Years ago I picked up this book at a thrift store, but it is only since my recent trip to Wyoming that I plucked it off the shelf and read the story. I am sorry I did not read it sooner.
The Laura Ingalls Wilder "Little House on the Prairie" series appealed to me as a child, and this story has some of the same flavor. It would make a great family read-aloud. It is a true story told in the letters Elinore Stewart wrote in the early 1900's about homesteading in Wyoming.
One of my favorite anedotes is about a "charming adventure" she and her toddler daughter enjoy resulting from a restlessness that prompts her to saddle up a horse and take her toddler daughter on a "camping-out expedition".

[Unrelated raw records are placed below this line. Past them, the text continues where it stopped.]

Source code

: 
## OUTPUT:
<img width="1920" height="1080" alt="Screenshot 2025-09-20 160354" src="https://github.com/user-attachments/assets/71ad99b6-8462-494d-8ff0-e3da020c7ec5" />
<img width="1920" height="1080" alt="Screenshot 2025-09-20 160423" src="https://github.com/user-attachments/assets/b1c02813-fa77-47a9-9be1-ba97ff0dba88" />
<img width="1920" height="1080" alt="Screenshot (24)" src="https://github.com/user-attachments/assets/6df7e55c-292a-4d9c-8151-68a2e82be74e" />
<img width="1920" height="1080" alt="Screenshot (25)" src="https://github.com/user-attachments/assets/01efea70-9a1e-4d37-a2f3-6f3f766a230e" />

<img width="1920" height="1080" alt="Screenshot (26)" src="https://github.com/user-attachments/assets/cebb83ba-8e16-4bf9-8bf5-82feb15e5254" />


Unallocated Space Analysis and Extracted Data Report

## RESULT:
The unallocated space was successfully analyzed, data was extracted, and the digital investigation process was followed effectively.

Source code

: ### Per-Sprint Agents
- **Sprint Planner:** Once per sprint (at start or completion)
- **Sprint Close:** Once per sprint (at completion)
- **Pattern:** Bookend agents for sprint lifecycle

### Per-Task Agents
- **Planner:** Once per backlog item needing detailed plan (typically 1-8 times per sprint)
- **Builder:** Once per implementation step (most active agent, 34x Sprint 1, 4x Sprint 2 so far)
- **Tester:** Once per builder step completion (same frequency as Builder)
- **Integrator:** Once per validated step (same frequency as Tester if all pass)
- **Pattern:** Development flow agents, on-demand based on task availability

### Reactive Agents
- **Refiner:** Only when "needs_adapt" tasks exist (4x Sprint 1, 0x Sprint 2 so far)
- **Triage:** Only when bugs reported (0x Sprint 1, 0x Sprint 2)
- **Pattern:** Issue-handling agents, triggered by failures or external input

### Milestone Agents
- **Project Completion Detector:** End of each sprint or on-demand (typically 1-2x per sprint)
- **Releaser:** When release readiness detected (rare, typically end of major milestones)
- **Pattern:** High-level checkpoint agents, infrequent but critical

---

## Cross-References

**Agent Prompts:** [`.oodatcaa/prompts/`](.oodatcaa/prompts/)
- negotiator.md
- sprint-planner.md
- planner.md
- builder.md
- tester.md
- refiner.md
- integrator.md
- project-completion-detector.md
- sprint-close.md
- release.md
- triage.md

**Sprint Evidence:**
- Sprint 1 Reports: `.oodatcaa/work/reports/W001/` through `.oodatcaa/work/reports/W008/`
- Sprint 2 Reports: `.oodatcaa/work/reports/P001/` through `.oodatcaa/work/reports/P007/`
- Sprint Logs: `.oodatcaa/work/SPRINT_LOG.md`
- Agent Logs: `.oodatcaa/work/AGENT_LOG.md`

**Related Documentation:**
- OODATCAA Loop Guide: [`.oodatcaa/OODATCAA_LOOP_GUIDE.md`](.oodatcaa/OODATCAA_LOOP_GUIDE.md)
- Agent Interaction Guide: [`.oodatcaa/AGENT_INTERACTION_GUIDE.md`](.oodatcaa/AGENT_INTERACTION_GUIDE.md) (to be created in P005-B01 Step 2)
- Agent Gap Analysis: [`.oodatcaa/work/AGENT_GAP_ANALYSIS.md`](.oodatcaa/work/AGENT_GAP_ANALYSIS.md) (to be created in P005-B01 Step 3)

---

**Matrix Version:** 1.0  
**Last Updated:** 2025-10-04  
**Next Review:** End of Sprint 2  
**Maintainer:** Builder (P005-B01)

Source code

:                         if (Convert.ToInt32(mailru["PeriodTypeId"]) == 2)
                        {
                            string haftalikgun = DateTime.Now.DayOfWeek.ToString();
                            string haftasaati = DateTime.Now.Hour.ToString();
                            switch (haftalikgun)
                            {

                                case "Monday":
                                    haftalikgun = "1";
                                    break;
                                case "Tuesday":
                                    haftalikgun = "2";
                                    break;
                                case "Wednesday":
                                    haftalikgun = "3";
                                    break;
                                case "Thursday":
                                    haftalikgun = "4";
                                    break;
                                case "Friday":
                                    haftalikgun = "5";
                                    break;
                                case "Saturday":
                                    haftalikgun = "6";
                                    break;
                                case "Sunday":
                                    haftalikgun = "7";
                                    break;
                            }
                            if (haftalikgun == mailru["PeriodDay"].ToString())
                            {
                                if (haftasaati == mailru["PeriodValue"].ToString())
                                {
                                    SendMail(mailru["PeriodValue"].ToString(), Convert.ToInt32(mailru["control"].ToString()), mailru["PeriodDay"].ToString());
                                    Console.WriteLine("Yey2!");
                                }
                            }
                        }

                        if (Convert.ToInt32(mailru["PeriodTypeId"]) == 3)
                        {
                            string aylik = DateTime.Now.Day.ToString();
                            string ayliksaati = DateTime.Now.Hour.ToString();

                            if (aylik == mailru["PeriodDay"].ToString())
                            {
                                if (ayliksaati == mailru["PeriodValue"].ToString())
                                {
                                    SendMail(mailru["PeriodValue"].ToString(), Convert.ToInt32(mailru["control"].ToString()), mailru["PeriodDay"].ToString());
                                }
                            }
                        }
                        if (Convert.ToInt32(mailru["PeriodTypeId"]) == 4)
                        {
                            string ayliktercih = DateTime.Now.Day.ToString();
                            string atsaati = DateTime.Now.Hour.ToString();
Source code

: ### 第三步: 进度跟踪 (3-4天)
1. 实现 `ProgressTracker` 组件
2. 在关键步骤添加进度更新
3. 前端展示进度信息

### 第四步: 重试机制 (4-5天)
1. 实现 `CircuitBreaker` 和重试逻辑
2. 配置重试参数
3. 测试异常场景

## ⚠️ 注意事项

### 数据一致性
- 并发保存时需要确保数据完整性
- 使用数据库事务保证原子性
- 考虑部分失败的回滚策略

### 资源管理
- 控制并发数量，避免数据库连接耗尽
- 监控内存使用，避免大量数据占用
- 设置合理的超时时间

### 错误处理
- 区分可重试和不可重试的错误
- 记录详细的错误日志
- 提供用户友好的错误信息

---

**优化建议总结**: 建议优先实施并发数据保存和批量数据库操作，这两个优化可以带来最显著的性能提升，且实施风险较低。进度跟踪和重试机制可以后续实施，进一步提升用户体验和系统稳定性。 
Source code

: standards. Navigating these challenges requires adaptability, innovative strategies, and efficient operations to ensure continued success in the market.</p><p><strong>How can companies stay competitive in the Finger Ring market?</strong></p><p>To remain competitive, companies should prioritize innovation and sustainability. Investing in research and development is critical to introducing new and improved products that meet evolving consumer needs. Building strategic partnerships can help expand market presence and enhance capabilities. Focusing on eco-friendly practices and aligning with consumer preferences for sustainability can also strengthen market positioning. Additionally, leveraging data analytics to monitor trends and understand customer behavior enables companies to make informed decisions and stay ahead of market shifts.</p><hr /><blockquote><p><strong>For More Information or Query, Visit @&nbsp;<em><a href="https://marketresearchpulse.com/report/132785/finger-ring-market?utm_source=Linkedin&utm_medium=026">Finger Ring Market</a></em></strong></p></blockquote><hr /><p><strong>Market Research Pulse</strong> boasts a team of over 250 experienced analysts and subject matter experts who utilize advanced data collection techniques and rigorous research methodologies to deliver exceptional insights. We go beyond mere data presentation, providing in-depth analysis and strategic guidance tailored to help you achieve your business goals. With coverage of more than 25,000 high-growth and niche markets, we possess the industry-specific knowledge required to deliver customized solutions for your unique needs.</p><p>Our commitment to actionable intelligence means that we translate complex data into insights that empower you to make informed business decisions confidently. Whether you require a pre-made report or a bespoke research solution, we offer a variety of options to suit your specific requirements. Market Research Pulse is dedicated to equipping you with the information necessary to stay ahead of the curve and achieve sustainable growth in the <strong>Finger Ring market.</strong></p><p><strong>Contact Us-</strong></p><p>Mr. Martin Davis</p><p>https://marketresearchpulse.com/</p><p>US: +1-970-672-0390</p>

And then there is the story of Cora Belle "the sweetest little bud that ever bloomed upon the twigs of folly." Elinore's opinion that "[a]ll Westerners are likeable, with the possible exception of Greasy Pete" is proven over and over in her descriptions of characters and frontier life.
She notes that "[s]peaking of things singly, Wyoming has nothing beautiful to offer" but [t]aken altogether, it is grandly beautiful..."
In the end, Elinor writes "I have tried every kind of work this ranch affords, and I can do any of it. Of course I am extra strong, but those who try know that strength and knowledge come with doing."
Amen, sister. Ya gotta love any woman who shows that doing hard things is enlarging, and who is unembarrassed to claim her strength.
Most fascinating. I especially enjoy women these days who on their blogs demonstrate a wondrous mix of strength and vulnerabilty.